やはり北欧の味:ラーシュ・ダニエルソンLars Danielson 「Liberetto」
Lars Danielsson 「Liberetto」
ACTmusic ACT9520-2 , 2012
Recorded on June 13-17,2011,mixed and mastered on September 5-7,2011 at Tia Dia Studios Mölnlycke,Sweden
ユーロ・ジャズには欠かせないベーシストのラーシュ・ダニエルソン。この今回のアルバムは、東欧アルメニアの神童ピアニストのティグラン・ハマシアンTigran Hamasyan(1987年生まれ)を迎え、更にあのe.s.t.のドラマーであったMagnus Öströmも参加しての興味あるアルバム。前作「TARANTELLA」(2009年)もお気に入りであったし、是非聴きたいアルバムであった。
過去に北欧スウェーデンからの暖かみのある美しいメロディーを聴かせて来てくれたラーシュ・ダニエルソンは、ベーシストでこれだけ聴かせてくれるのも珍しく私の好きな一人。今回のメンバーは下記の通り、前作からはギターのJohn Parricelli のみが参加している。
Lars Danielsson : Bass, Cello
Tigran : Piano
John Parricelli : Guitar
Arve Henriksen : Trumpet
Magnus Öström : Drums & Percussion
収録は左のごとく12曲。主としてダニエルソンの曲だが、ティグランも2曲と、ダニエルソンとの共作1曲という貢献もしている。そしてティグランの母国アルメニアのフォークソング1曲が取り上げられている。

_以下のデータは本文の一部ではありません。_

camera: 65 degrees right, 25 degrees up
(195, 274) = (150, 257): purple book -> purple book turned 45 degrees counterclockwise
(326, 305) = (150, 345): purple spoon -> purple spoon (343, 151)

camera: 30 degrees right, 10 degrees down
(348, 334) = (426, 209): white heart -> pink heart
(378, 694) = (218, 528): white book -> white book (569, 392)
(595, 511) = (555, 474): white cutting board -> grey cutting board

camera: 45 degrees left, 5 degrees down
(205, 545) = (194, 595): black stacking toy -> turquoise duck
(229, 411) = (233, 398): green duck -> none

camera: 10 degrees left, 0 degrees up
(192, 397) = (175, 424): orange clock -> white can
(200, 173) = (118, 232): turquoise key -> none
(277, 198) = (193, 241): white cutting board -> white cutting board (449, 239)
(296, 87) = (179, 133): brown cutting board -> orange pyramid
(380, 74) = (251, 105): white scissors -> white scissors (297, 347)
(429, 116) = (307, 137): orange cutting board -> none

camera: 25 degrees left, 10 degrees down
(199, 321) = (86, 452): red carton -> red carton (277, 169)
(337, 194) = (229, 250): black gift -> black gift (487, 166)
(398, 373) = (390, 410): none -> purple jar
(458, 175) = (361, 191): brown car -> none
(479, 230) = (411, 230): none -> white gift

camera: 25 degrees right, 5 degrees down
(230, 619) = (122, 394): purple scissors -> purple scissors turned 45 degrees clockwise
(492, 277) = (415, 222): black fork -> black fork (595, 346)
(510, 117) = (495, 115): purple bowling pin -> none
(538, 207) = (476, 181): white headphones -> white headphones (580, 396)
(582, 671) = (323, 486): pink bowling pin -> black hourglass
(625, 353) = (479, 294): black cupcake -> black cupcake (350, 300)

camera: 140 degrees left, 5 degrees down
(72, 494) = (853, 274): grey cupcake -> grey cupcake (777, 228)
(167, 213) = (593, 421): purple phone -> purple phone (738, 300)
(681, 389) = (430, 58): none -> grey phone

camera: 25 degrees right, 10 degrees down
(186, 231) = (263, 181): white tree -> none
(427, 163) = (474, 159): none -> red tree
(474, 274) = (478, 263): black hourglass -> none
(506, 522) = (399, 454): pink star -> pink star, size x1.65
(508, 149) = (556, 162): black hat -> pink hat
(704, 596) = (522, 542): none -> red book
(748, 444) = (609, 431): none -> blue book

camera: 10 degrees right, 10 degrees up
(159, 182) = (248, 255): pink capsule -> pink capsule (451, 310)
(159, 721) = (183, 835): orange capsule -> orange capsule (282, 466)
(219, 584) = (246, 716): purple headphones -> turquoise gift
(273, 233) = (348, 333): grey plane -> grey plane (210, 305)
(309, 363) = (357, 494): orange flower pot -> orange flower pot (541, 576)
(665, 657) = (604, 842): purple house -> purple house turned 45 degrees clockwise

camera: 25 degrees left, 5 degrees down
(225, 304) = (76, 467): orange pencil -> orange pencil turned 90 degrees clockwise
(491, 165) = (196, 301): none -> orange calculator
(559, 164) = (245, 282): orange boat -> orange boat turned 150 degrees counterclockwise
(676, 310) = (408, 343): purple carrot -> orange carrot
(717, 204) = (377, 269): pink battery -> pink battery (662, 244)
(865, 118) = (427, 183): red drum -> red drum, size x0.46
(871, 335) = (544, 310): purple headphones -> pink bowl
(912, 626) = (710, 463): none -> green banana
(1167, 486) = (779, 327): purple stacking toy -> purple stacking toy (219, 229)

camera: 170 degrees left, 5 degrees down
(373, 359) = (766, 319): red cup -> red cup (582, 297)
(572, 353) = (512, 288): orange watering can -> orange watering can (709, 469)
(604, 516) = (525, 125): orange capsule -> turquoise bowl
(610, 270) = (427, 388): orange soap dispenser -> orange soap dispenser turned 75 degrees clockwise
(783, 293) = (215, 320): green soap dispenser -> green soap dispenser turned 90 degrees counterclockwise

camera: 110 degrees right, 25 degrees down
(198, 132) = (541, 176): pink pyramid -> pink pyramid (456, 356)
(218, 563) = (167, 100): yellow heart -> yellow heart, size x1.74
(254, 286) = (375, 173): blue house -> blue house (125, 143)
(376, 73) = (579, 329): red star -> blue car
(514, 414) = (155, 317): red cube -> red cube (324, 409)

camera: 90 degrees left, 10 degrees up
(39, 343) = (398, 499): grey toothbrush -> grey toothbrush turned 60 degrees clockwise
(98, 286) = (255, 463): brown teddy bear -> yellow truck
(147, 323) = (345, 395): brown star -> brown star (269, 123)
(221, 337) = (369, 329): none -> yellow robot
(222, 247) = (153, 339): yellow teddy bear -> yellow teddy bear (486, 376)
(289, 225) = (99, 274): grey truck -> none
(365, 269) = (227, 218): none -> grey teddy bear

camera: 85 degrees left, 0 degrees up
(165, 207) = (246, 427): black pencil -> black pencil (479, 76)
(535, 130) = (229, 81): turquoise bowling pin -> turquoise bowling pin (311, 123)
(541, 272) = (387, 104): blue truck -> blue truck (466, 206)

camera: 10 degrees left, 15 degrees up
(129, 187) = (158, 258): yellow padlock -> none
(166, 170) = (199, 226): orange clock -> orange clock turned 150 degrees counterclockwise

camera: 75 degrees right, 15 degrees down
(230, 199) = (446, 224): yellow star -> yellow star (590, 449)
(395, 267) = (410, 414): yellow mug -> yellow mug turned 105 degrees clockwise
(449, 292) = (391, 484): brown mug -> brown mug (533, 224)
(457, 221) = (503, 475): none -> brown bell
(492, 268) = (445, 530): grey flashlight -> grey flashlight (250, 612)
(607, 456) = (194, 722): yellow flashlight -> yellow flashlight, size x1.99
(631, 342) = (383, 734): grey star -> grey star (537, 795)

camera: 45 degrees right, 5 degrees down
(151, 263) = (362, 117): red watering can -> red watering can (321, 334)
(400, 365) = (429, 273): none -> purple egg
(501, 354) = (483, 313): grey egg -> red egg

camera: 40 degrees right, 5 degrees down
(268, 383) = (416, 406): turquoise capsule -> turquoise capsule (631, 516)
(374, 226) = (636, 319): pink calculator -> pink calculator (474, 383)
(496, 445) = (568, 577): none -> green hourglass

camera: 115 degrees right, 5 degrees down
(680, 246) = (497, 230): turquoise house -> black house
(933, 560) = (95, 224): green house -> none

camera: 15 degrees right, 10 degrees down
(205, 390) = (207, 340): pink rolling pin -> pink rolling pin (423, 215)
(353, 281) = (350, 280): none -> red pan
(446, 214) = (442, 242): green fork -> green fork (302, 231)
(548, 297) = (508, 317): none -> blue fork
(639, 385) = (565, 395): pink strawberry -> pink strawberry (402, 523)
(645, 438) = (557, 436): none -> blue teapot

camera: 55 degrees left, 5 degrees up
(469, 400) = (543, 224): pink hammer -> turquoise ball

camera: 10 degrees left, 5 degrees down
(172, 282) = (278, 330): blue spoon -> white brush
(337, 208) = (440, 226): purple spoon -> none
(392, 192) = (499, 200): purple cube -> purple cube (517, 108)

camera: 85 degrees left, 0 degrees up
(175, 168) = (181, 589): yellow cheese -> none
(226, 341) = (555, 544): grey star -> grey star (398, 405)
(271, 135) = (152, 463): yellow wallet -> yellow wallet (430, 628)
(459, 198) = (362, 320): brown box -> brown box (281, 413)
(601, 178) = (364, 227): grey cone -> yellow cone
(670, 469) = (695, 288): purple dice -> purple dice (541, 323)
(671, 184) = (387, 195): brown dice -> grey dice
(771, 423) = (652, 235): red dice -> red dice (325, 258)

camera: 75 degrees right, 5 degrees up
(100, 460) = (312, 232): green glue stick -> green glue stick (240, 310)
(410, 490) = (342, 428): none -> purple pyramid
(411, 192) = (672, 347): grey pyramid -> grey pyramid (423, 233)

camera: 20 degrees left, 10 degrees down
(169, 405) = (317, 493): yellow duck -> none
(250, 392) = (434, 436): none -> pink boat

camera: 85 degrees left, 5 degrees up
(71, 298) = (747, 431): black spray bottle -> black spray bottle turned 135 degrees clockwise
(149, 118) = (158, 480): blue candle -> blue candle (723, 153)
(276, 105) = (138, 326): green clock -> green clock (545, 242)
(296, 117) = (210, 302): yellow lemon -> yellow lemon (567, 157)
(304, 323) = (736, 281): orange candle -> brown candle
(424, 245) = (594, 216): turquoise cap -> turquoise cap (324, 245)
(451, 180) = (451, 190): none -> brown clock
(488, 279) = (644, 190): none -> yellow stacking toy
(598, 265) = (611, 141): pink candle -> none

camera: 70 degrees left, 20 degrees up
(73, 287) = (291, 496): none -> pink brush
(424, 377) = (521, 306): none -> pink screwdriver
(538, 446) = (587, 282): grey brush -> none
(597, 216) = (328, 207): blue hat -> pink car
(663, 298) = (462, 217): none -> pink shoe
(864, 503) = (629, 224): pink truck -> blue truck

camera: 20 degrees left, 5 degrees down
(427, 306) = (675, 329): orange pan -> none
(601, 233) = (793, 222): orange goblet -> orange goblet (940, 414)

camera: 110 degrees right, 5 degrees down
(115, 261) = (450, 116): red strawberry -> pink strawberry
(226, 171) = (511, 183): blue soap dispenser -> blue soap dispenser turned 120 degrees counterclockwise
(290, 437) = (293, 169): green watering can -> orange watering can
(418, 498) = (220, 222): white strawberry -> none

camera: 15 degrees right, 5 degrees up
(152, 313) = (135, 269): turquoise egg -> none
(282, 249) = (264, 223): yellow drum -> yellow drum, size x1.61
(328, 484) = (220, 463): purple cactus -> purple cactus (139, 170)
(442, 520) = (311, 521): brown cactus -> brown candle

スタート曲は何故か不思議なサウンド、各楽器が一斉に流す音で、ええ?これがラーシュ・ダニエルソンのアルバム?と、思うところ。ティグランの曲であることから、アルメニアという国を先入観でなんとなく想像させる。
ところが2.”Liberetto”で美しいピアノとベースの調べが流れ、おおこれだこれがダニエルソンだと思いながら聴き惚れる。そうそうこの曲名がアルバムのタイトルでもあるのだ。
3.”Day one”は、ベースをバックにピアノとトランペットが何故か哀愁を呼ぶ。 4.”Orange Market”では、なんか自分の曲のようにティグランはジャズ・ピアノを弾き、このアルバムでも最もジャズの持ち味である展開の妙をみせる。ドラムスもe.s.t.をふと思い起こすオストロムの活気あるドラムスを聴かせている。
7.”Hov arek sarer djam”は、アルメニアのフォーク・ソングというが、これがダニエルソンのチェロと思われる伴奏にピアノが語る曲調で、なかなか魅力ある曲調に仕上がって、このアルバムでも一つのポイントだ。そしてなんとティグランのヴォーカルが後半に入るという味付けが面白い。 8.”Party on the planet”は、一転して珍しく陽気な曲。
9.”Tysnaden”は短い曲だが叙情豊かでもう少し聴きたくなるところ。
全体に気楽に聴きやすく若干刺激は少ないが、それなりにハッとするメロディーも聴かれ無難なアルバムと言っていいだろう。そして録音も非常に良い。
ティグランは、19歳(2006年)にしてジャズ界に頭角を現し、オリジナル曲に加えて民謡をも取り入れてのアルバム「World Passion」が評判だった神童。ラーシュ・ダニエルソンがその彼を起用したというところがミソのアルバムで、次はどのピアニストを連れてくるかという早、次に期待と興味も湧くアルバムだった。